Source data
——
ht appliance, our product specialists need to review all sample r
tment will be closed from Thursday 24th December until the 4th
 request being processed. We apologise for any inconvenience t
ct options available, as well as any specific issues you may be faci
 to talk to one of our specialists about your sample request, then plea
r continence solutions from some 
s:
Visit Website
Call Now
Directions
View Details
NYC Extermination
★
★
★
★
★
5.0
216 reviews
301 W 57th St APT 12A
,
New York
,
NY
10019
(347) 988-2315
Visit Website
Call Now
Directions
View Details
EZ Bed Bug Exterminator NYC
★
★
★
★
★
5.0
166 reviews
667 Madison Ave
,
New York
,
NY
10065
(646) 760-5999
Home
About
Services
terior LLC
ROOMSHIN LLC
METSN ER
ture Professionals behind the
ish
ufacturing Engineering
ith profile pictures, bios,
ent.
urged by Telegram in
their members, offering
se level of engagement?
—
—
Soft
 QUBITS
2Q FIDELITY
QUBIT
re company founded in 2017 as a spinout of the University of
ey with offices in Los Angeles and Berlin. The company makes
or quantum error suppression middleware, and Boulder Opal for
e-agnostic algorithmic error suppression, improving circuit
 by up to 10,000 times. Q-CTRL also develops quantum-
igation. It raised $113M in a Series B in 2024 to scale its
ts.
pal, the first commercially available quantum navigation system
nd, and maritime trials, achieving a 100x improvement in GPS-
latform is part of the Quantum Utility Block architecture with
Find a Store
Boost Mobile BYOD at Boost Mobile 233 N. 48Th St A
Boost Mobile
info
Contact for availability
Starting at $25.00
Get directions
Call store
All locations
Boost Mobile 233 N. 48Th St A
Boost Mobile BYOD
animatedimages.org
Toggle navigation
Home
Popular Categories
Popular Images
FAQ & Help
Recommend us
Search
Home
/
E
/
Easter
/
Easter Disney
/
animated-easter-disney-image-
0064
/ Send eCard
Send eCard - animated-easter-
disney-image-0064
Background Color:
——
Your task>
The required output is the line holding "All locations" plus every line after it in the data, reproduced exactly.

Solved exercise>
All locations
Boost Mobile 233 N. 48Th St A
Boost Mobile BYOD
animatedimages.org
Toggle navigation
Home
Popular Categories
Popular Images
FAQ & Help
Recommend us
Search
Home
/
E
/
Easter
/
Easter Disney
/
animated-easter-disney-image-
0064
/ Send eCard
Send eCard - animated-easter-
disney-image-0064
Background Color:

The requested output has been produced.